Margot kam Ende Dezember 1933 aus Aachen nach Amsterdam, da sie rechtzeitig zum Ende der Weihnachtsferien in die nahe gelegene Grundschule in der Jekerstraat eingeschult werden sollte. Der schüchternen Margot fiel die Eingewöhnung in der neuen Umgebung anfangs sichtlich schwer, die fremde Sprache trug dazu bei. Beflissen, wissbegierig und ehrgeizig, gehörte Margot jedoch bald zu den Klassenbesten. Anne musste noch etwas warten, bis sie nachgeholt wurde. Wann genau und wie sie nach Amsterdam kam, ist ungewiss. Sie erinnerte sich in ihrem Tagebuch, ihrer Schwester Margot zum Geburtstag im Februar 1934 auf den Gabentisch gesetzt worden zu sein[59]; wahrscheinlich brachten ihre Onkel sie zu diesem Anlass mit dem Auto nach Amsterdam.

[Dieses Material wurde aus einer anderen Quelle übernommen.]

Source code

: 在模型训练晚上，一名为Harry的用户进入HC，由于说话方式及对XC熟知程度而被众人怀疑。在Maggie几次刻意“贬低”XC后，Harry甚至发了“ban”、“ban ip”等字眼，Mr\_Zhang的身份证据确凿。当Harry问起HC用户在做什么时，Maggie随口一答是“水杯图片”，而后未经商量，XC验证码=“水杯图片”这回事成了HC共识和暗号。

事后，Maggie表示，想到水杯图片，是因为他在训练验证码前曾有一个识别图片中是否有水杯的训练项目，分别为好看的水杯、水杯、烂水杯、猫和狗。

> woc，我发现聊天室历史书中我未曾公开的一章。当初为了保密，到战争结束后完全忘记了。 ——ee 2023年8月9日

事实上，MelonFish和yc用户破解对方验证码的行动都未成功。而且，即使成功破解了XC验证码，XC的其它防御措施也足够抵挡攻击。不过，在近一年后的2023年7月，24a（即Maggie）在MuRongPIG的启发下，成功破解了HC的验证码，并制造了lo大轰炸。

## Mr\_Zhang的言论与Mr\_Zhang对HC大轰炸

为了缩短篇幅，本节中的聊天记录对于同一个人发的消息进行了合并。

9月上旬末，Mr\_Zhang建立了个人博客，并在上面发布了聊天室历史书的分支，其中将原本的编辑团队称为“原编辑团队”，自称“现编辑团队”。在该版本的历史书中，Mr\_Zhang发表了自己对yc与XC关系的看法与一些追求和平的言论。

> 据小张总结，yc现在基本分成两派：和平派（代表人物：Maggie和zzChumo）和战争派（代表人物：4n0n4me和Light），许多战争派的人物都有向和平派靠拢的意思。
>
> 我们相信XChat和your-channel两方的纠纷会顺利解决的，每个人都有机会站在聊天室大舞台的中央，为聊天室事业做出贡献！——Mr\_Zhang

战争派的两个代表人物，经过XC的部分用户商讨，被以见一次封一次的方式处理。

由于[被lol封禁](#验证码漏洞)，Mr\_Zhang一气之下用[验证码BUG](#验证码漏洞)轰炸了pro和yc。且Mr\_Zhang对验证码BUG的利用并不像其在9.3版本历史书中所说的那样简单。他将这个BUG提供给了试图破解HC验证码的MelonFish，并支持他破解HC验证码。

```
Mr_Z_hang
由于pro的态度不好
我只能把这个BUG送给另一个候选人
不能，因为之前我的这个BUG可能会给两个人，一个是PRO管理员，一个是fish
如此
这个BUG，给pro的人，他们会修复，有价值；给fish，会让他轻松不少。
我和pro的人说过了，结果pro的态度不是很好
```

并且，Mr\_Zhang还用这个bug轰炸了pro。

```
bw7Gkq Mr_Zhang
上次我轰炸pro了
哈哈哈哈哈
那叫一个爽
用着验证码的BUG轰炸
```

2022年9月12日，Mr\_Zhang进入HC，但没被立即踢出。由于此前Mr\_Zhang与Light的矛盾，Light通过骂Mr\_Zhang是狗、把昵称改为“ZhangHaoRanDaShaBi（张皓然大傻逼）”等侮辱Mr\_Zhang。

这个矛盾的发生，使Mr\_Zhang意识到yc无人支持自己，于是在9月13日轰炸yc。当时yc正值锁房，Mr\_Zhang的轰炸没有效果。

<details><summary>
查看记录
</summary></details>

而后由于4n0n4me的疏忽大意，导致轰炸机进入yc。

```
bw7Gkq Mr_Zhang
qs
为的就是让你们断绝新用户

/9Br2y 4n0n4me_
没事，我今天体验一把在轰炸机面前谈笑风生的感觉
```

Edith Frank versuchte, die Kontakte nach Deutschland nicht abreißen zu lassen. Im März 1934 schrieb sie nach Frankfurt: «Seit Dezember haben wir eine kleine Wohnung in Amsterdam. Margot kam Weihnachten und Anne jetzt. Beide sind vergnügt, Anne ein kleiner Komiker.»[60]

Nach zwei Monaten endlich war ein Platz für Anne im Kindergarten der Montessori-Schule in der Nierstraat frei, unweit von Margots Grundschule. Anne brauchte mit ihrem Freiheitsdrang eine Umgebung, die ihren Neigungen und ihrem Temperament den nötigen Raum ließ. Für Margot zogen die Eltern eine herkömmliche Schule vor, auf der es auf jeden Fall deutlich liberaler zuging als auf den Regelschulen in Deutschland, zumal unter den Nazis. Edith Frank schrieb mit spürbarer Erleichterung an die Frankfurter Freunde: «Margot geht gern zur Schule und Anne mit großer Freude zum Kindergarten […].»[61] Dort schloss Anne Freundschaft mit Hannah («Hanneli») Goslar. Als Hannah Anne im Kindergarten entdeckte (sie waren einander schon einmal kurz in einem Lebensmittelgeschäft in Begleitung ihrer Mütter begegnet), flogen sie sich in die Arme, und Frau Goslar «konnte beruhigt nach Hause gehen», denn Hannah hatte ihre «Schüchternheit abgelegt» und gleichzeitig ihre «Mutter vergessen».[62]

Auch die Familie Goslar stammte aus Deutschland. Hannahs Vater Hans Goslar war von 1919 bis zu seiner politisch motivierten Beurlaubung im Jahre 1932 Leiter der Pressestelle des Preußischen Staatsministeriums gewesen und hatte aus seiner Gegnerschaft zu den Nazis nie einen Hehl gemacht.[63] Die Hoffnung des Sozialdemokraten, dass der preußische Ministerpräsident Braun «mit Polizei und Reichsbanner gegen Adolf Hitler bzw. von Papen kämpfen werde», hatte sich nicht erfüllt.[64]